Apple took in $61.4 billion (51 percent) of smartphone revenue, followed very distantly by Samsung. Samsung’s $18.9 billion in smartphone revenue last quarter, which ended December 31, equates to around 15.7 percent. In third place is Huawei, which made $8.4 billion (7 percent). After that, Strategy Analytics simply lists every other company as “others”; those companies account for 26.2 percent of the market.
Contrary to previous reports, and according to Strategy Analytics, the huge revenue was due to “solid demand” for the iPhone X. The average price of the iPhone went up to a hefty $796, up from $695 in the same quarter last year. That makes sense considering the $1,000 base price of the iPhone X, which is Apple’s new flagship model.
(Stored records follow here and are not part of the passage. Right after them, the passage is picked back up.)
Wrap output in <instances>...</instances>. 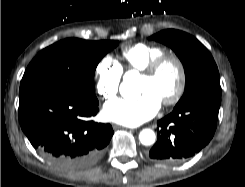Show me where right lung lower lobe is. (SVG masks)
<instances>
[{
	"mask_svg": "<svg viewBox=\"0 0 245 187\" xmlns=\"http://www.w3.org/2000/svg\"><path fill=\"white\" fill-rule=\"evenodd\" d=\"M97 112V99L60 87H38L20 94L23 132L45 159L66 170L95 164L110 142V124L87 120Z\"/></svg>",
	"mask_w": 245,
	"mask_h": 187,
	"instance_id": "98d812e1",
	"label": "right lung lower lobe"
}]
</instances>
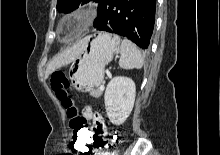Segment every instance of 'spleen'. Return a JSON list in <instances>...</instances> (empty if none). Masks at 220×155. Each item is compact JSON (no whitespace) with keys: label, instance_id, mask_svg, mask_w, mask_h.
<instances>
[{"label":"spleen","instance_id":"obj_1","mask_svg":"<svg viewBox=\"0 0 220 155\" xmlns=\"http://www.w3.org/2000/svg\"><path fill=\"white\" fill-rule=\"evenodd\" d=\"M119 66L126 70L140 69L143 66V58L140 51L128 39H123L121 42Z\"/></svg>","mask_w":220,"mask_h":155}]
</instances>
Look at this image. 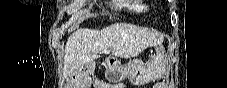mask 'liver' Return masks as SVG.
I'll return each instance as SVG.
<instances>
[{
  "instance_id": "liver-1",
  "label": "liver",
  "mask_w": 227,
  "mask_h": 88,
  "mask_svg": "<svg viewBox=\"0 0 227 88\" xmlns=\"http://www.w3.org/2000/svg\"><path fill=\"white\" fill-rule=\"evenodd\" d=\"M161 43L157 33L127 23H115L102 30L80 29L67 40L63 74L70 75L92 64L105 51L128 59Z\"/></svg>"
}]
</instances>
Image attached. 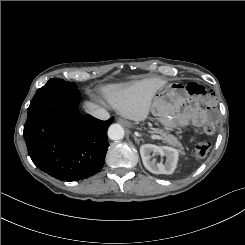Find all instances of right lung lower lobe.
I'll return each mask as SVG.
<instances>
[{"label": "right lung lower lobe", "mask_w": 245, "mask_h": 245, "mask_svg": "<svg viewBox=\"0 0 245 245\" xmlns=\"http://www.w3.org/2000/svg\"><path fill=\"white\" fill-rule=\"evenodd\" d=\"M76 86L57 83L38 89L29 107L24 138L33 163L61 180L78 181L100 171L108 150L102 121L77 110Z\"/></svg>", "instance_id": "1"}]
</instances>
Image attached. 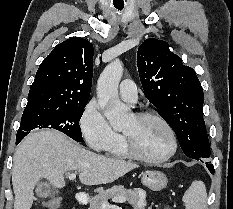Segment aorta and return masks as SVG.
Returning <instances> with one entry per match:
<instances>
[{"instance_id": "aorta-1", "label": "aorta", "mask_w": 233, "mask_h": 209, "mask_svg": "<svg viewBox=\"0 0 233 209\" xmlns=\"http://www.w3.org/2000/svg\"><path fill=\"white\" fill-rule=\"evenodd\" d=\"M122 74L121 61L114 60L102 71L97 83L99 104L115 130H122L132 117L129 108L121 103L118 96V86Z\"/></svg>"}]
</instances>
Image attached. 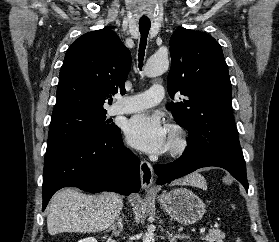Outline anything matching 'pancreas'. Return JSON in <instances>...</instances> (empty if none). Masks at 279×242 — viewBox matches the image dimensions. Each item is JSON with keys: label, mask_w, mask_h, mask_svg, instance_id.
Here are the masks:
<instances>
[{"label": "pancreas", "mask_w": 279, "mask_h": 242, "mask_svg": "<svg viewBox=\"0 0 279 242\" xmlns=\"http://www.w3.org/2000/svg\"><path fill=\"white\" fill-rule=\"evenodd\" d=\"M225 234L222 233L219 229L210 230L207 235L203 237V240L208 242H223Z\"/></svg>", "instance_id": "1"}]
</instances>
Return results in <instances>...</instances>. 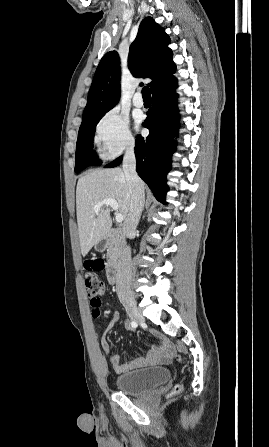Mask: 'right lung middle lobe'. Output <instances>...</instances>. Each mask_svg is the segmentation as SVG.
Wrapping results in <instances>:
<instances>
[{
	"label": "right lung middle lobe",
	"instance_id": "1",
	"mask_svg": "<svg viewBox=\"0 0 269 447\" xmlns=\"http://www.w3.org/2000/svg\"><path fill=\"white\" fill-rule=\"evenodd\" d=\"M100 119L79 129L75 154V172H80L90 165L101 164L92 149L95 128Z\"/></svg>",
	"mask_w": 269,
	"mask_h": 447
}]
</instances>
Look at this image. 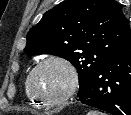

China in particular is an increasingly important market for Apple. While Android fans in China have a range of companies to choose from, those who buy iPhones in the country are generally dedicated Apple fans, according to a new report from Fast Company. Still, only 3 percent of activated iPhones in China are the iPhone X. Just 2.63 percent are the iPhone 8 Plus, and 1.36 percent are the iPhone 8. That means the vast majority of people are still using older iPhone models — though that’s to be expected.
According to a report from The Motley Fool, Strategy Analytics’ revenue forecast is slightly different from Apple’s. Strategy Analytics notes Apple made $61.4 billion, while Apple’s official figures come in at $61.6 billion — though that’s apparently because Strategy Analytics’ report doesn’t count wholesale revenues.
Other companies are still holding their ground. Motley Fool notes that Huawei is gaining steam, thanks largely to its aggressive release of low-cost devices. Of course, Huawei could be gaining even more steam if it was selling phones in the U.S. — but U.S. lawmakers and law enforcement agencies have expressed concern with Huawei phones because of Huawei’s strong relationship with the Chinese government.